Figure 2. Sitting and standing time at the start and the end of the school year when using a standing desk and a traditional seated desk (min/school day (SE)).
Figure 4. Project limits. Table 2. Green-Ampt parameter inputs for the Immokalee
...
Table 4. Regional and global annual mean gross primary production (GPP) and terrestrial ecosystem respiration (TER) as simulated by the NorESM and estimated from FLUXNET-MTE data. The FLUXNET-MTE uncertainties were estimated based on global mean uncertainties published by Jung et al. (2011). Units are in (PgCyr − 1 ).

AIM OF THE TASK
Which lines of the data include the string "Figure"? Copy each of them.

SOLVED EXERCISE
Figure 2. Sitting and standing time at the start and the end of the school year when using a standing desk and a traditional seated desk (min/school day (SE)).
Figure 4. Project limits. Table 2. Green-Ampt parameter inputs for the Immokalee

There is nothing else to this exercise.